Thomas is also alleging that Gilreath acted on a Mayor Tim Goodwin-ordered policy change after the mayor didn’t get his way on a recent City Council vote on a new, more scientific noise ordinance. Thomas adds that he will demand city email records to prove this.
Chief Gilreath says Goodwin had nothing to do with the ticketing, and says the department changed its policy after delivering the ticket to St. James Gate. Additionally, the chief says the limits of permissible sound his officers are currently using is 85 decibels, well above the 75 decibels mark the proposed ordinance would have used.
By comparison, 85 decibels would represent a louder garbage disposal, while 75 decibels would be like listening to a car passing by at 65 miles per hour at a distance of 25 feet.
Gilreath says he made the decision to give a warning the night before and then wait for 30 minutes after the noise cutoff “to make sure no one was getting a raw deal.” Additionally, the night before, he educated the bar’s management that they could shut windows and take other actions to reduce their sound footprint.
But after what he saw as a fair warning, and having educated management, and the widespread public knowledge of the situation, Gilreath saw no other option than to ticket St. James Gate.
The decision to arrest the manager came after what Gilreath thought was a too-long amount of time to deal with his presence and complaints. But, he says, “I get it; she doesn’t want to personally get the ticket.”
State laws back local ordinances throughout South Carolina, that whoever is responsible for the actions in a bar or restaurant, gets the ticket. That’s why when the State Law Enforcement Department (SLED) officers do a sweep of local bars trying to catch minors being served, the waitress or the bartender bears the hefty fine, and not the establishment.
But, the chief says of the arrest, in which the manager was apparently trying to get owner John Teevan to come from home and handle the situation, “it’s not like the FBI coming after her … we were not trying to pick on her.”
Teevan deferred comment for this story to Thomas.
The good news is, from Gilreath’s perspective, that the noise levels have dropped since the ticketing and arrest, though not necessarily because of them. “The ‘season’ is winding down,” he says, adding that what the situation needed was for the “reset” button to be hit.
The bad news, from Thomas’ perspective is that all of this could have been handled by Goodwin “sitting down and having a conversation” with all the affected businesses along Center Street.
Mayor Goodwin also declined to comment for this article.
Thomas challenges that the ordinance’s definition of “noise” was not met, in that no resident in a house filed a complaint the nights of the warning or the ticketing and arrest.
City Council has been wrestling with a new ordinance, but the mayor himself cast the deciding “nay” vote that quashed it last month after ammendments were added to the original oridinance.

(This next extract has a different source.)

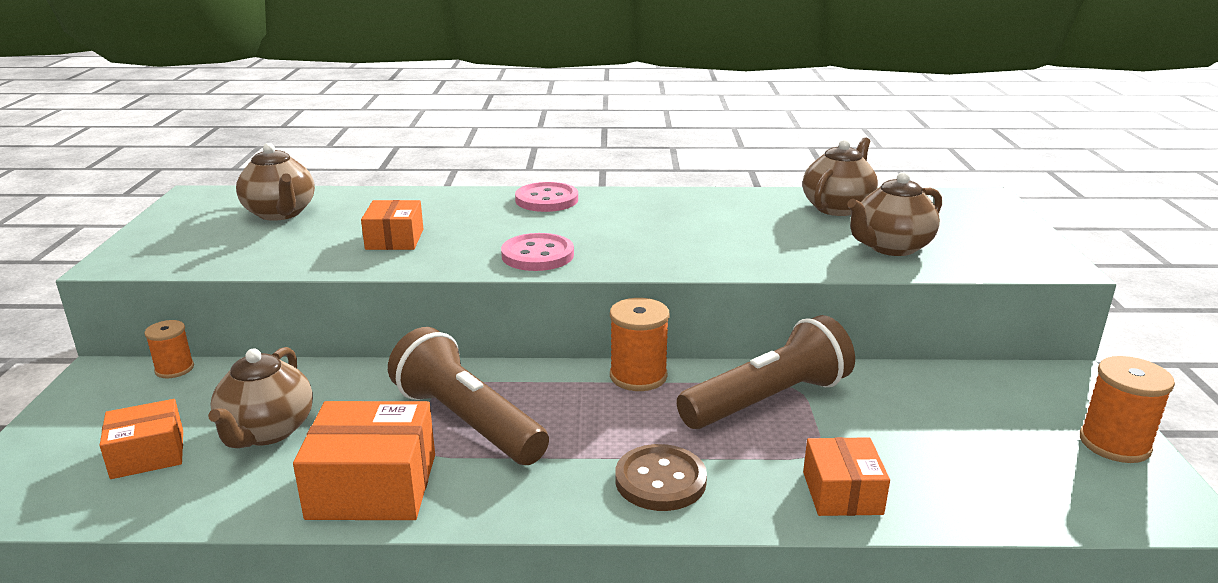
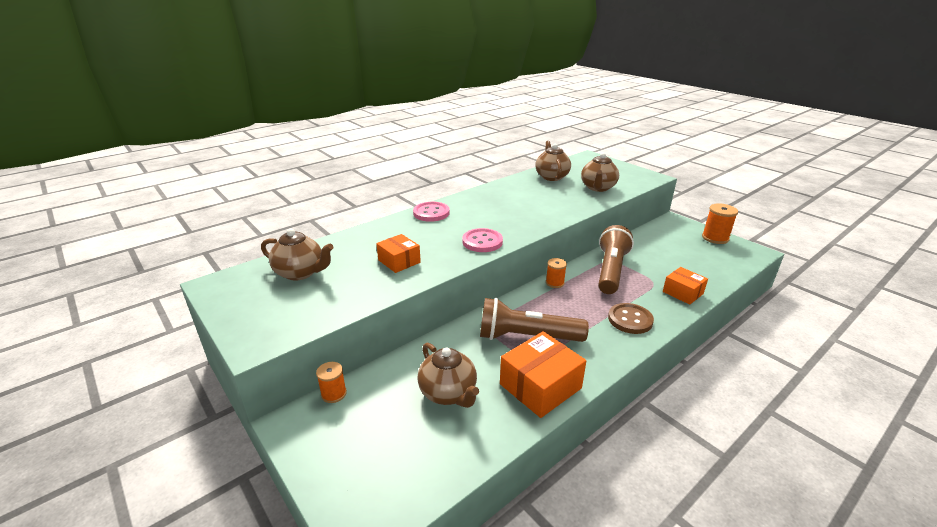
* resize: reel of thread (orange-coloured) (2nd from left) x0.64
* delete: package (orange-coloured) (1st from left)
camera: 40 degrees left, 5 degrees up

Thomas also argues that the arrested manager was not trying to create an undue delay, and that she was merely “caught off guard” by the whole incident.
City Councilman DJ Rich spearheaded the proposed noise ordinance, and says that after two years of complaints, coupled with announcements on the city’s Facebook page, discussion at Folly Association of Business (FAB) meetings, stories in The Folly Current, the onus is on the business owner.
Rich owns and runs Planet Follywood a half block down and across the street from St. James Gate and Snapper Jack’s.
That means sometime this fall, Thomas may have to argue his case in front of 12 locals who’ve been affected by the volume of noise emitted by St. James Gate.
“I only have to find one that agrees with me,” he says.